Anschlussfähigkeit in Zeiten beschleunigter Transformation

4. April 2022 – Wie können wir die Berufsbildung in Zeiten beschleunigter Transformation nachhaltig gestalten? Auch wer Pferde mag, fährt heute ein Auto oder ein Elektrovelo. Und bald fahren Autos uns. Disruptive Innovationen stehen oft am Anfang tiefgreifender wirtschaftlicher und gesellschaftlicher Veränderungen. Sie können das Ende bisher erfolgreicher Lösungen bedeuten und ebenso den Beginn einer neuen Ära, sofern ihnen der Übergang in eine evolutive, nachhaltige Transformation gelingt.

Dr. Barbara Fontanellaz
Dr. Barbara Fontanellaz, Direktorin EHB
SFUVET, Ben Zurbriggen

Bildung und insbesondere das System der Berufsbildung können und müssen einen Beitrag für diesen Übergang in eine nachhaltige Entwicklung leisten. Nach dem bahnbrechenden Paradigmawechsel, nach dem Unterbruch – was Disruption wörtlich bedeutet – gilt es den Anschluss zu beständiger, kontinuierlicher Verbesserung und Erneuerung zu finden. Dieser Herausforderung musste sich gerade die Berufsbildung bereits mehrmals stellen, sei es mit Bezug auf technologische Revolutionen in einzelnen Branchen, wie zum Beispiel der Druck- oder eben der Automobilbranche, sei es in Bezug auf übergreifende Transformationen wie die Digitalisierung. Diese Übergänge und Anschlüsse werden in erster Linie durch die Industrien und Branchen selbst erarbeitet und fliessen als neue Anforderungen in die Berufsbildung ein.

Der abrupte Übergang in den Fernunterricht mit dem Corona-Lockdown war ebenfalls eine Disruption in vielerlei Hinsicht. Die Verbundpartnerschaft hat diesen Wandel in sehr kurzer Zeit resorbiert. Seither sind Betriebe, Verbände und Schulen daran, die bald endlose Vielfalt an neuen Lösungen auf ihre längerfristige Eignung hin zu prüfen und weiterzuentwickeln, also überzuführen in einen reflektierten, nachhaltigen Einsatz. Andererseits setzten Vorreiter-Betriebe und -Schulen schon vor Corona neue pädagogische Settings um, die mittlerweile den Anschluss zu längerfristigen Lernkulturen finden (lesen Sie mehr dazu in unserer bevorstehenden «skilled»-Ausgabe).

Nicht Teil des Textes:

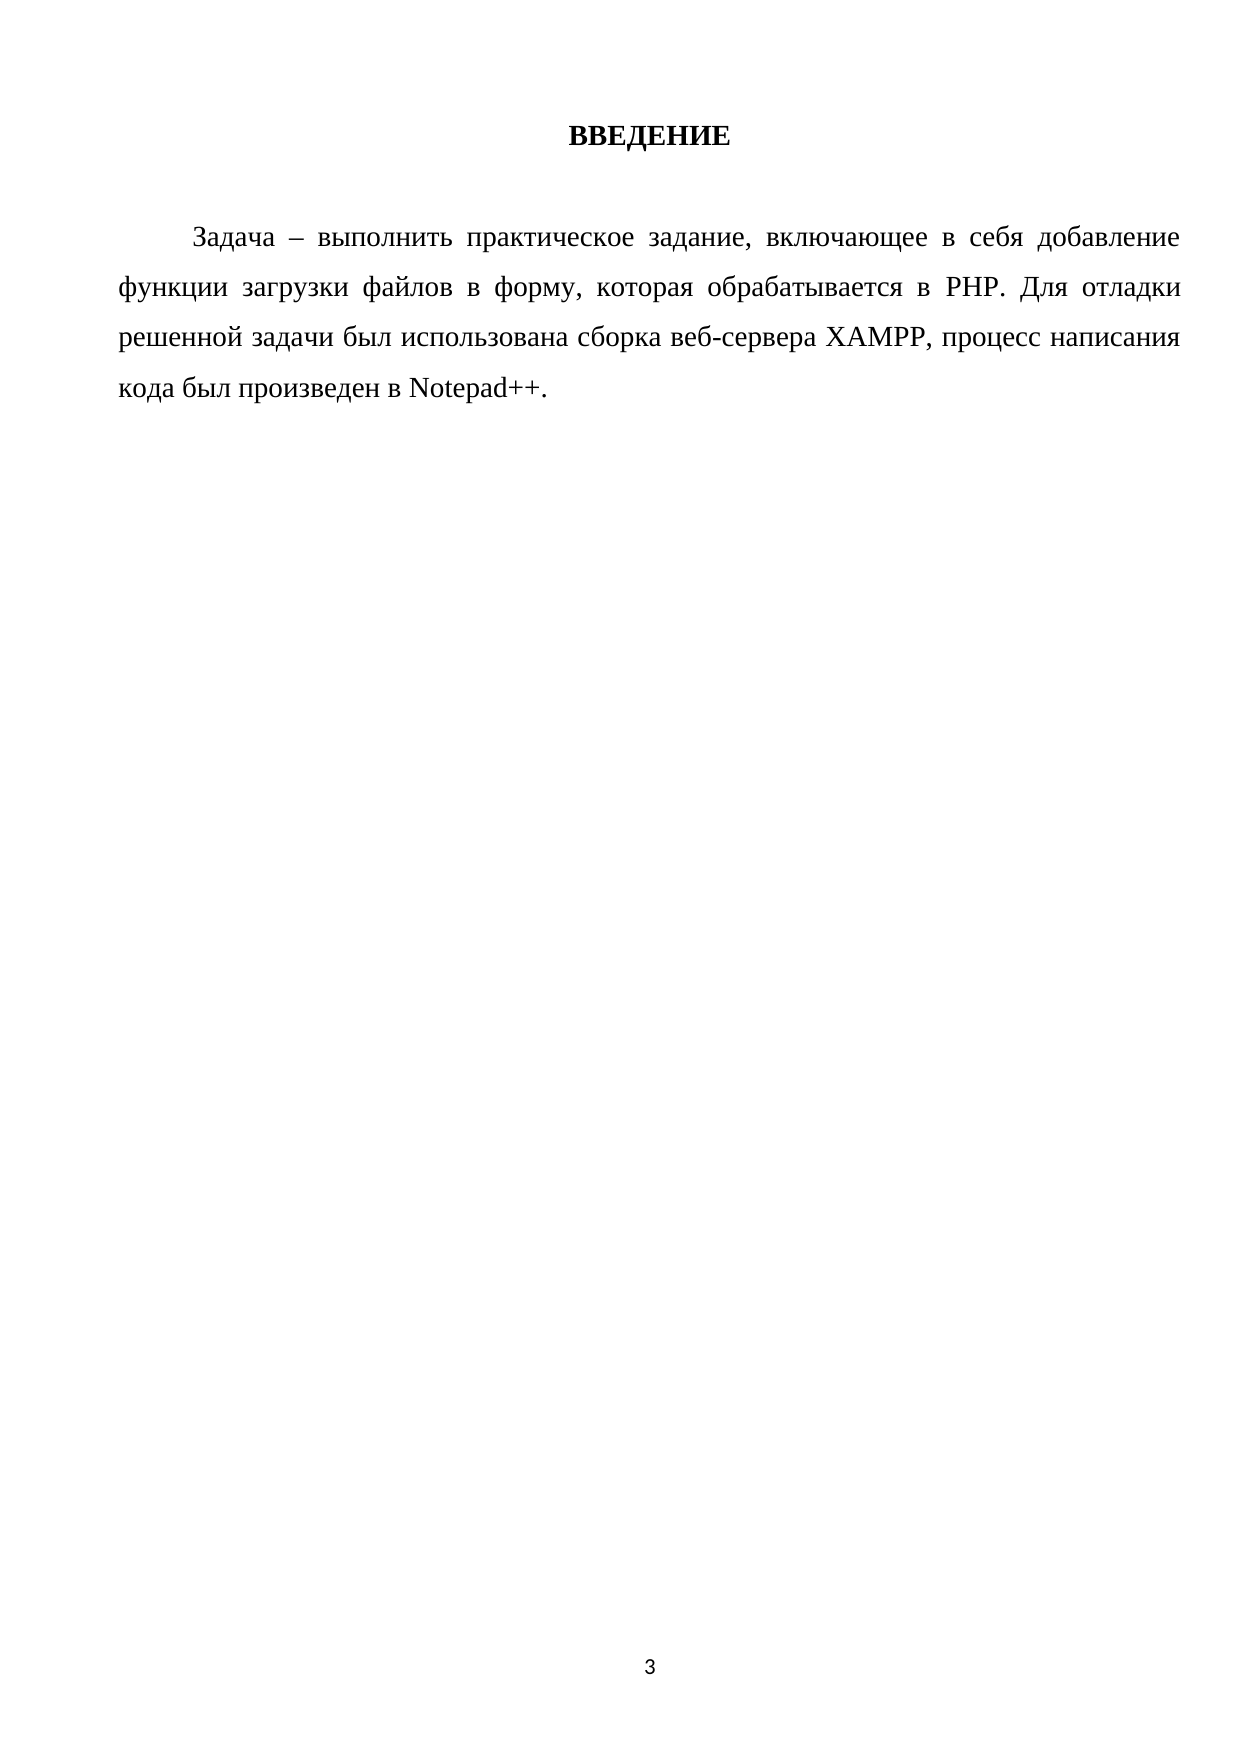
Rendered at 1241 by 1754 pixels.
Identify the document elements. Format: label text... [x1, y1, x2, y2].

text Задача – выполнить практическое задание, включающее в себя добавление функции загрузки файлов в форму, которая обрабатывается в PHP. Для отладки решенной задачи был использована сборка веб-сервера XAMPP, процесс написания кода был произведен в Notepad++. [118, 219, 1181, 403]
subtitle ВВЕДЕНИЕ [118, 118, 1181, 152]
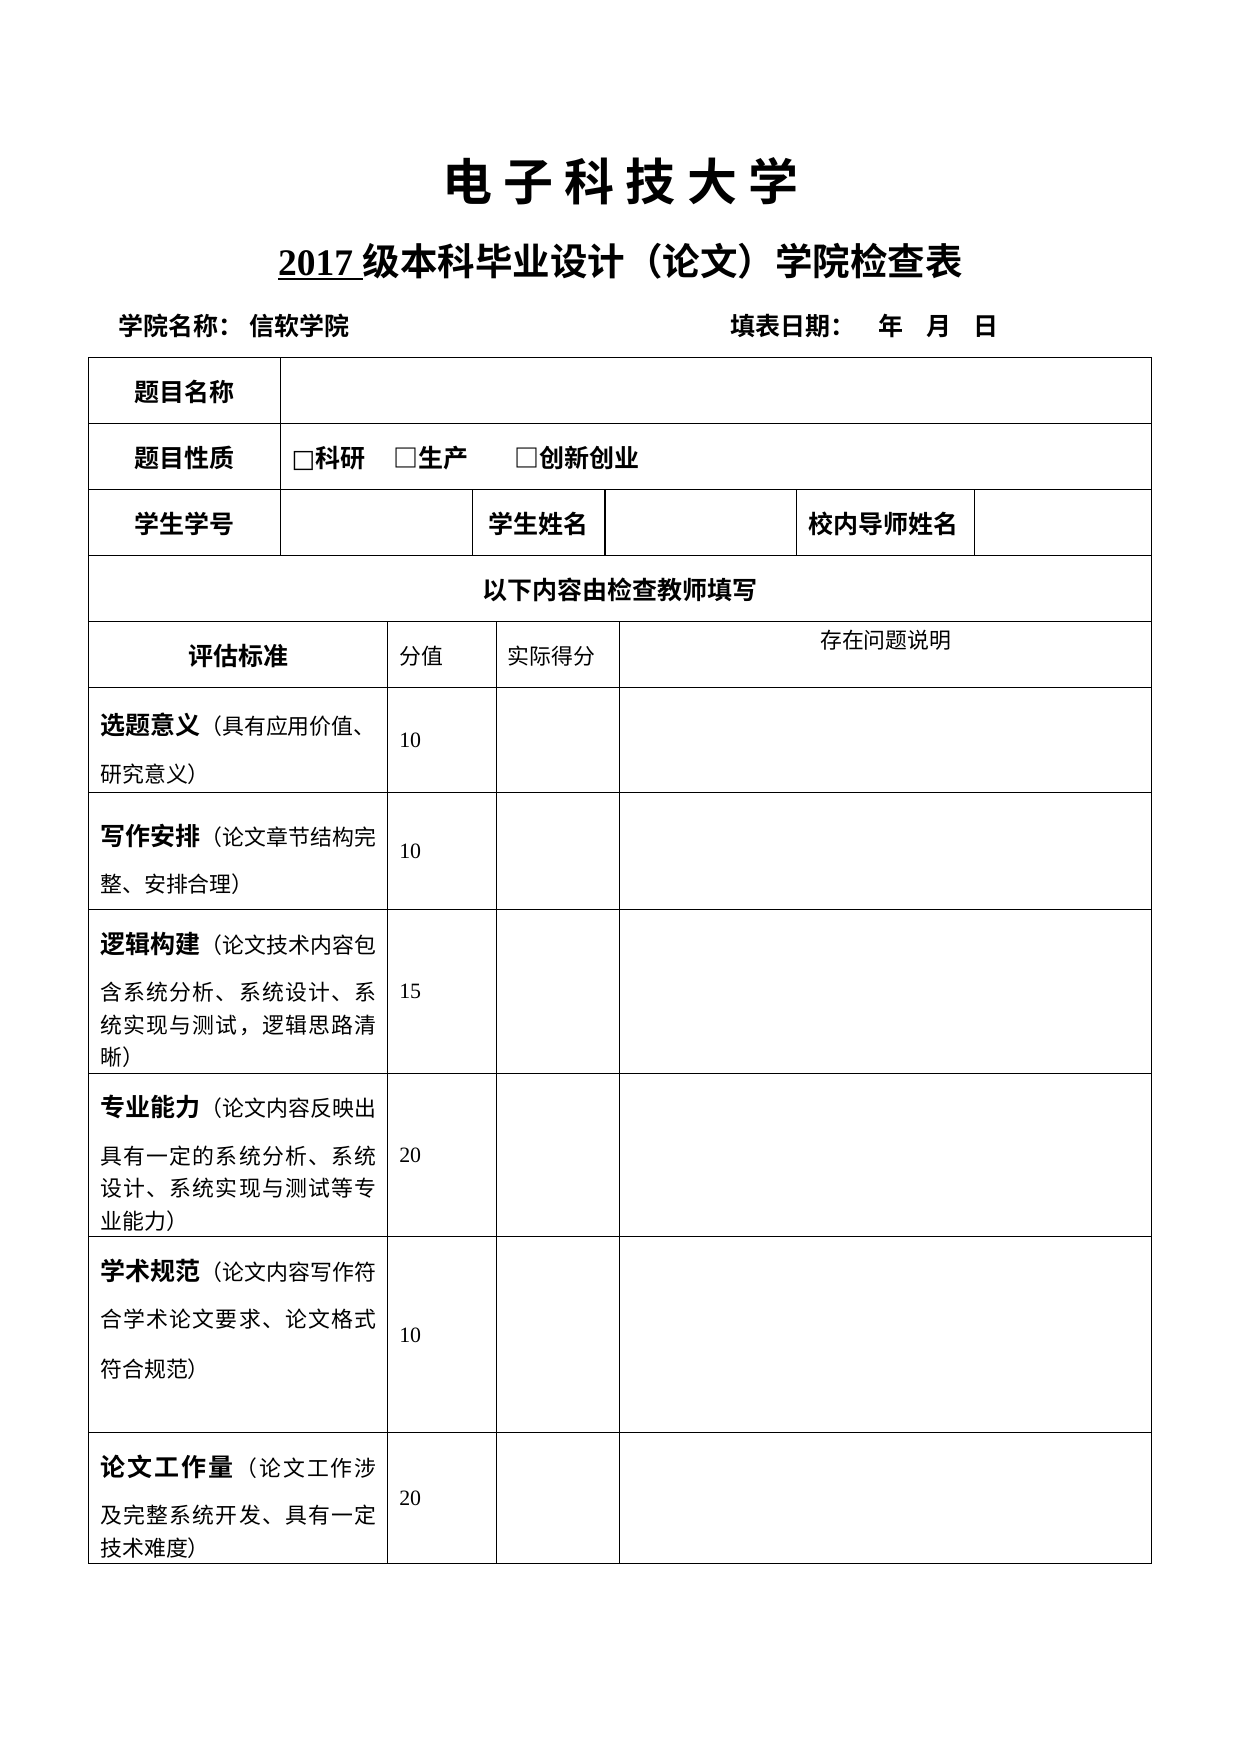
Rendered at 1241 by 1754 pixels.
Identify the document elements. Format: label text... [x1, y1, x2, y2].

table_cell 选题意义（具有应用价值、研究意义） [89, 688, 387, 792]
table_cell 存在问题说明 [620, 622, 1151, 687]
table_cell [620, 1237, 1151, 1432]
table_cell [606, 490, 796, 555]
table_cell 写作安排（论文章节结构完整、安排合理） [89, 793, 387, 909]
table_cell [497, 1433, 619, 1563]
text 2017 级本科毕业设计（论文）学院检查表 [118, 227, 1122, 292]
table_cell 15 [388, 910, 496, 1072]
table_cell [281, 490, 472, 555]
table_cell [975, 490, 1151, 555]
table_cell 20 [388, 1433, 496, 1563]
text 电 子 科 技 大 学 [118, 129, 1122, 227]
table_cell [497, 1074, 619, 1236]
table_cell [497, 1237, 619, 1432]
table_cell [620, 1074, 1151, 1236]
table_cell 10 [388, 688, 496, 792]
table_cell 10 [388, 1237, 496, 1432]
table_cell [497, 793, 619, 909]
table_cell [620, 910, 1151, 1072]
table_header 题目名称 [89, 358, 280, 423]
table_cell 校内导师姓名 [797, 490, 974, 555]
table_cell 实际得分 [497, 622, 619, 687]
table_cell [620, 688, 1151, 792]
table_cell 以下内容由检查教师填写 [89, 556, 1151, 621]
table_cell 分值 [388, 622, 496, 687]
table_cell 20 [388, 1074, 496, 1236]
table_cell 题目性质 [89, 424, 280, 489]
table_cell 评估标准 [89, 622, 387, 687]
table_cell 逻辑构建（论文技术内容包含系统分析、系统设计、系统实现与测试，逻辑思路清晰） [89, 910, 387, 1072]
table_header [281, 358, 1151, 423]
table_cell □科研 □生产 □创新创业 [281, 424, 1151, 489]
table_cell 专业能力（论文内容反映出具有一定的系统分析、系统设计、系统实现与测试等专业能力） [89, 1074, 387, 1236]
table_cell [497, 688, 619, 792]
table_cell 论文工作量（论文工作涉及完整系统开发、具有一定技术难度） [89, 1433, 387, 1563]
table_cell 学生学号 [89, 490, 280, 555]
table_cell [620, 1433, 1151, 1563]
table_cell [620, 793, 1151, 909]
table_cell 学术规范（论文内容写作符合学术论文要求、论文格式符合规范） [89, 1237, 387, 1432]
text 学院名称： 信软学院 填表日期： 年 月 日 [118, 292, 1122, 357]
table_cell [497, 910, 619, 1072]
table_cell 10 [388, 793, 496, 909]
table_cell 学生姓名 [473, 490, 604, 555]
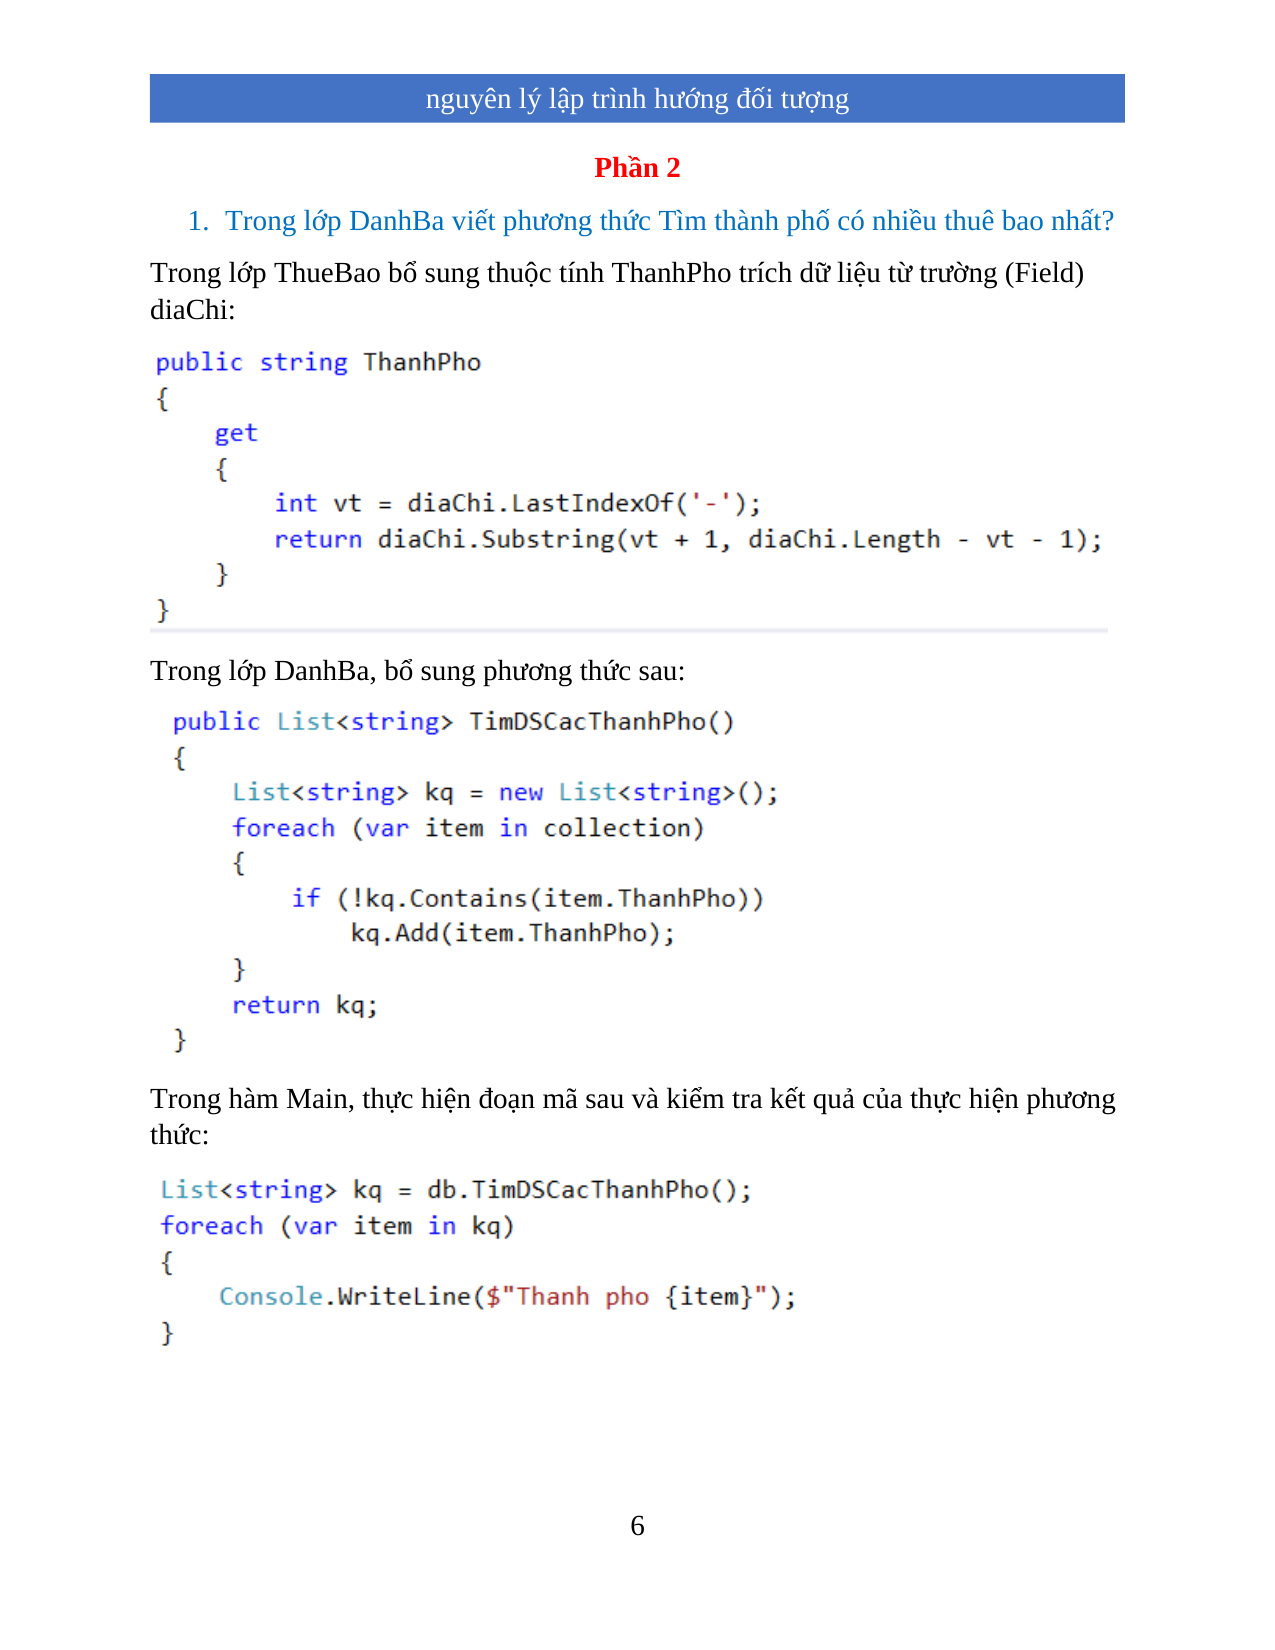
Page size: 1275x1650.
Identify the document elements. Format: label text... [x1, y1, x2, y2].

Die Berufsbildung hat also aus verschiedenen Perspektiven schon heute einen Umgang mit den Phänomenen plötzlicher Veränderung. Man könnte überspitzt sagen, unser System der Berufsbildung sei zu diesem Zweck entwickelt worden, lange bevor Clayton Christensen 1997 seine These entwarf: um Disruptionen in der Wirtschaft mit Fachkräften zu bewältigen, die das Neue zeitgerecht meistern und fähig sind, es in eine dauerhafte Weiterentwicklung zu überführen.

Der Anspruch der Bildung und der Berufsbildung im Umgang mit solchen Transformationen ist aber umfassender. Ein kürzlich erschienenes Grundlagenpapier der Kammer der pädagogischen Hochschulen von swissuniversities formuliert Grundsätze und Leitvorstellungen für die Mitgestaltung von Schule und Lernen in einer Kultur der Digitalität. Die erste Leitvorstellung besagt, dass Mündigkeit und Teilhabe aller Lernenden die übergeordneten Bildungsziele bleiben.

Dies ist ein hoher, wichtiger und notwendiger Anspruch an die Mitgestaltungskraft von Bildung. Denn die Fähigkeit zu selbstbestimmtem und sozial verantwortlichem Handeln ist die erste Voraussetzung dafür, ein Leben lang mit dem Lernen von Neuem den Anschluss zu finden und zu erhalten.